Member of the Legislative Yuan
- In office 1 February 1990 – 31 January 1996
- Constituency: Taoyuan County
- In office 1 February 1987 – 31 January 1990
- Constituency: Taiwan 2nd (Taoyuan County, Hsinchu County, Miaoli County)

Personal details
- Party: Democratic Progressive Party (since 1986)
- Relations: Hsu Hsin-liang (brother) Hsu Chung Pi-hsia (sister-in-law)
- Occupation: politician

= Hsu Kuo-tai =

Taiwanese politician

Hsu Kuo-tai (許國泰) is a Taiwanese politician. A member of the Democratic Progressive Party, he served three consecutive terms on the Legislative Yuan from 1987 to 1996.

== Life and career ==
He and his older brother Hsu Hsin-liang were raised by a family of farmers. Hsu Kuo-tai ran for a seat on the Legislative Yuan in December 1983, but split the vote with another tangwai candidate, Chang Teh-ming, and neither was elected.
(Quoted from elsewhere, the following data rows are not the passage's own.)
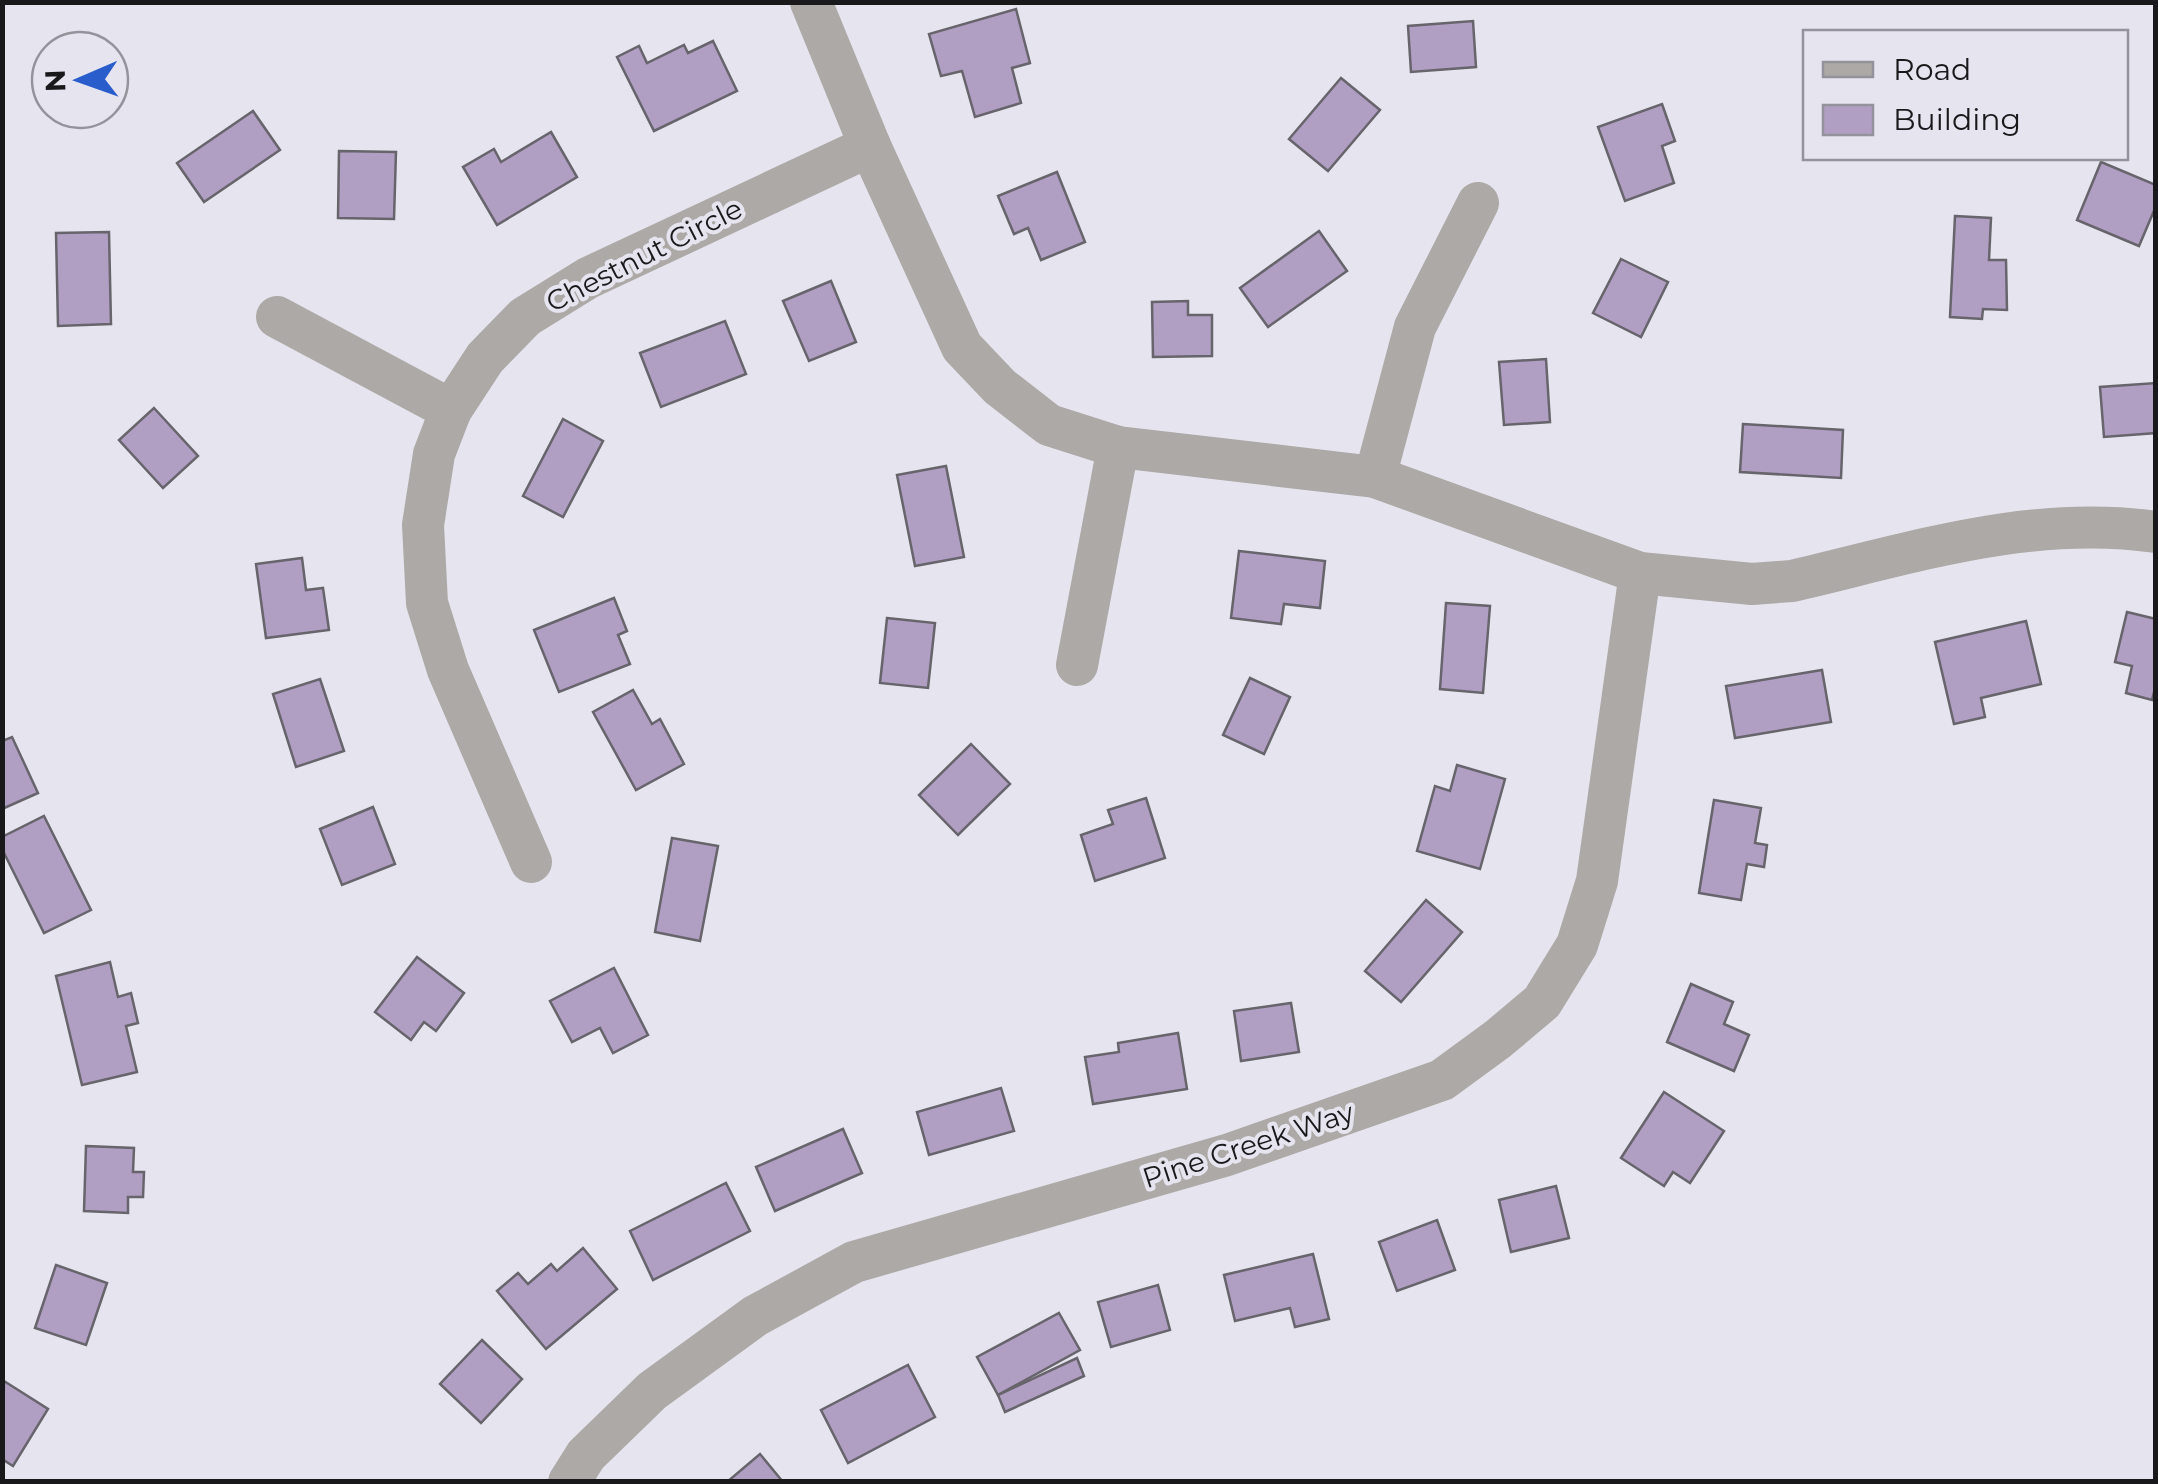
<svg xmlns="http://www.w3.org/2000/svg" width="2158" height="1484" viewBox="0 0 2158 1484" font-family="Montserrat,sans-serif">
<style>
.building{fill:#b09fc3;stroke:#67646c;stroke-width:2.5}
.lines{fill:none;stroke-linecap:round;stroke-linejoin:round}
.minor{stroke:#ada9a6;stroke-width:42}
.labels{text-anchor:middle;dominant-baseline:central;stroke-width:8;stroke-linejoin:round;paint-order:stroke}
.street-label{font-size:28px;fill:#19191c;stroke:#e6e5ef}
</style>
<rect width="100%" height="100%" fill="#e6e5ef"/>
<g class="building">
<path d="M 1016,9 L 1030,63 L 1012,68 L 1021,103 L 975,117 L 962,71 L 941,76 L 929,34 Z"/>
<path d="M 1473,21 L 1476,67 L 1411,72 L 1408,26 Z"/>
<path d="M 713,41 L 737,91 L 654,131 L 617,57 L 639,46 L 647,63 L 684,45 L 688,53 Z"/>
<path d="M 1341,78 L 1380,110 L 1328,171 L 1289,139 Z"/>
<path d="M 1662,104 L 1675,141 L 1662,146 L 1674,183 L 1625,201 L 1598,127 Z"/>
<path d="M 253,111 L 280,150 L 204,202 L 177,163 Z"/>
<path d="M 551,132 L 577,177 L 497,225 L 463,167 L 494,149 L 501,162 Z"/>
<path d="M 339,151 L 396,152 L 394,219 L 338,218 Z"/>
<path d="M 2101,162 L 2156,185 L 2156,206 L 2139,246 L 2077,220 Z"/>
<path d="M 1057,172 L 1085,242 L 1041,260 L 1028,228 L 1014,234 L 998,196 Z"/>
<path d="M 1955,216 L 1991,218 L 1989,260 L 2006,260 L 2007,310 L 1983,309 L 1982,319 L 1950,317 Z"/>
<path d="M 1319,231 L 1347,271 L 1268,327 L 1240,288 Z"/>
<path d="M 109,232 L 111,324 L 58,326 L 56,233 Z"/>
<path d="M 1621,259 L 1668,282 L 1641,337 L 1593,313 Z"/>
<path d="M 831,281 L 856,342 L 809,361 L 783,301 Z"/>
<path d="M 1188,301 L 1188,315 L 1212,315 L 1212,356 L 1153,357 L 1152,302 Z"/>
<path d="M 725,321 L 746,374 L 661,407 L 640,353 Z"/>
<path d="M 1546,359 L 1550,422 L 1504,425 L 1499,362 Z"/>
<path d="M 2156,383 L 2156,433 L 2104,437 L 2100,387 Z"/>
<path d="M 154,408 L 198,456 L 163,488 L 119,440 Z"/>
<path d="M 563,419 L 603,441 L 563,517 L 523,496 Z"/>
<path d="M 1743,424 L 1843,430 L 1841,478 L 1740,472 Z"/>
<path d="M 946,466 L 964,557 L 915,566 L 897,475 Z"/>
<path d="M 1239,551 L 1325,561 L 1320,608 L 1284,604 L 1281,624 L 1231,618 Z"/>
<path d="M 302,558 L 306,590 L 323,588 L 329,630 L 266,638 L 256,564 Z"/>
<path d="M 614,598 L 627,631 L 618,635 L 630,664 L 559,692 L 534,630 Z"/>
<path d="M 1446,603 L 1490,606 L 1483,693 L 1440,689 Z"/>
<path d="M 2127,612 L 2156,619 L 2156,684 L 2152,700 L 2126,693 L 2132,666 L 2115,662 Z"/>
<path d="M 887,618 L 935,623 L 928,688 L 880,683 Z"/>
<path d="M 2026,621 L 2041,684 L 1981,698 L 1985,717 L 1954,724 L 1935,642 Z"/>
<path d="M 1822,670 L 1831,722 L 1735,738 L 1726,686 Z"/>
<path d="M 1250,678 L 1290,697 L 1264,754 L 1223,735 Z"/>
<path d="M 320,679 L 344,751 L 296,767 L 273,694 Z"/>
<path d="M 633,690 L 652,724 L 660,719 L 684,764 L 636,790 L 593,712 Z"/>
<path d="M 12,737 L 38,793 L 2,809 L 2,741 Z"/>
<path d="M 971,744 L 1010,784 L 958,835 L 919,795 Z"/>
<path d="M 1457,765 L 1505,779 L 1480,869 L 1417,851 L 1435,786 L 1450,791 Z"/>
<path d="M 1146,798 L 1165,858 L 1095,881 L 1081,835 L 1113,824 L 1108,810 Z"/>
<path d="M 1714,800 L 1761,808 L 1755,843 L 1767,845 L 1764,867 L 1747,864 L 1741,900 L 1699,893 Z"/>
<path d="M 373,807 L 395,864 L 342,885 L 320,829 Z"/>
<path d="M 44,816 L 91,910 L 44,933 L 2,849 L 2,837 Z"/>
<path d="M 672,838 L 718,846 L 700,941 L 655,932 Z"/>
<path d="M 1426,900 L 1462,932 L 1401,1002 L 1365,971 Z"/>
<path d="M 417,957 L 464,993 L 436,1031 L 424,1022 L 411,1040 L 375,1012 Z"/>
<path d="M 110,962 L 118,997 L 131,993 L 138,1023 L 126,1026 L 137,1072 L 82,1085 L 56,976 Z"/>
<path d="M 614,968 L 648,1035 L 613,1053 L 600,1028 L 572,1042 L 550,1001 Z"/>
<path d="M 1691,984 L 1733,1002 L 1724,1024 L 1749,1035 L 1734,1071 L 1667,1042 Z"/>
<path d="M 1291,1003 L 1299,1052 L 1241,1061 L 1234,1011 Z"/>
<path d="M 1178,1033 L 1187,1089 L 1093,1104 L 1085,1057 L 1119,1052 L 1118,1043 Z"/>
<path d="M 1001,1088 L 1014,1131 L 929,1155 L 917,1112 Z"/>
<path d="M 1664,1092 L 1724,1131 L 1690,1183 L 1673,1172 L 1664,1186 L 1621,1158 Z"/>
<path d="M 843,1129 L 862,1173 L 775,1211 L 756,1167 Z"/>
<path d="M 86,1146 L 134,1148 L 133,1172 L 144,1172 L 143,1197 L 128,1197 L 128,1213 L 84,1211 Z"/>
<path d="M 726,1183 L 750,1231 L 653,1280 L 630,1231 Z"/>
<path d="M 1556,1186 L 1569,1238 L 1511,1252 L 1499,1200 Z"/>
<path d="M 1437,1220 L 1455,1270 L 1397,1291 L 1379,1242 Z"/>
<path d="M 583,1248 L 617,1289 L 546,1349 L 497,1291 L 518,1273 L 528,1284 L 551,1264 L 557,1271 Z"/>
<path d="M 1313,1254 L 1329,1319 L 1295,1327 L 1290,1308 L 1235,1321 L 1224,1275 Z"/>
<path d="M 56,1265 L 107,1283 L 86,1345 L 35,1328 Z"/>
<path d="M 1158,1285 L 1170,1330 L 1111,1347 L 1098,1302 Z"/>
<path d="M 1059,1313 L 1080,1350 L 998,1395 L 977,1357 Z"/>
<path d="M 482,1340 L 522,1379 L 481,1423 L 440,1384 Z"/>
<path d="M 1077,1358 L 1084,1376 L 1005,1412 L 998,1395 Z"/>
<path d="M 908,1365 L 935,1417 L 848,1463 L 821,1410 Z"/>
<path d="M 4,1381 L 48,1409 L 13,1466 L 2,1459 Z"/>
<path d="M 760,1454 L 783,1482 L 727,1482 Z"/>
</g>
<g class="lines">
<g class="minor">
<path d="M 811,2 L 870,146 L 962,347 L 1000,387 L 1049,425 L 1118,447 L 1375,477 L 1640,573 L 1752,584 L 1792,581 C 1913,553 2030,514 2156,532"/>
<path d="M 277,317 L 451,410"/>
<path d="M 1375,477 L 1415,327 L 1478,203"/>
<path d="M 1077,665 L 1118,447"/>
<path d="M 531,862 L 448,670 L 427,603 L 423,525 L 434,454 L 451,410 L 485,358 L 525,317 L 588,278 L 870,146"/>
<path d="M 569,1482 L 586,1455 L 652,1391 L 755,1316 L 854,1262 L 1227,1155 L 1442,1080 L 1498,1039 L 1542,1002 L 1577,945 L 1597,881 L 1640,573"/>
</g>
</g>
<g class="labels">
<g class="street-label">
<text transform="translate(644 255) rotate(-27)">Chestnut Circle</text>
<text transform="translate(1248 1145) rotate(-18)">Pine Creek Way</text>
</g>
</g>
<rect width="2158" height="1484" fill="none" stroke="#19191c" stroke-width="10"/>
<rect x="1803" y="30" width="325" height="130" fill="#e6e5ef" stroke="#94939b" stroke-width="2.5"/>
<rect x="1823" y="62" width="50" height="15" fill="#ada9a6" stroke="#94939b" stroke-width="2.5"/>
<text x="1893" y="80" font-size="30" fill="#19191c">Road</text>
<rect x="1823" y="105" width="50" height="30" fill="#b09fc3" stroke="#94939b" stroke-width="2.5"/>
<text x="1893" y="130" font-size="30" fill="#19191c">Building</text>
<g transform="translate(80 80) rotate(268)"><circle r="48" fill="#e6e5ef" stroke="#94939b" stroke-width="2.5"/>
<path d="M0-8L18 38L0 25L-18 38Z" fill="#2a5dcc"/>
<text y="-15" font-size="28" font-weight="bold" text-anchor="middle" fill="#19191c">N</text>
</g>
</svg>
Hsu was named a Democratic Progressive Party legislative candidate on the day of its establishment in 1986. Later that year, he led a demonstration at Chiang Kai-shek International Airport in support of his brother, who had attempted to return to Taiwan that December, having left the country for the United States in 1979, and actively opposed the Kuomintang government in his time overseas. Days after the protest, Hsu Kuo-tai received 141,888 votes in the legislative elections. The result was the highest vote share in Taiwan's second district, and the fourth highest vote share of 237 total legislative candidates. Fellow Democratic Progressive Party members Hsu Jung-shu, Hung Chi-chang, and You Ching were the only candidates to win more votes than Hsu. Interpellation sessions led by Hsu tackled controversial issues and governmental actions, such as the lifting of martial law in Taiwan and the death of Henry Liu. Hsu lost a 1989 party primary to Lin Hsi-mo and Wu Pao-yu. However, the Democratic Progressive Party chose to nominate Hsu and Lin for legislative seats. Hsu returned to the Legislative Yuan in 1993, representing Taoyuan until 1996. Hsu Kuo-tai financed his brother's 2011 bid for the DPP presidential nomination, which eventually went to Tsai Ing-wen.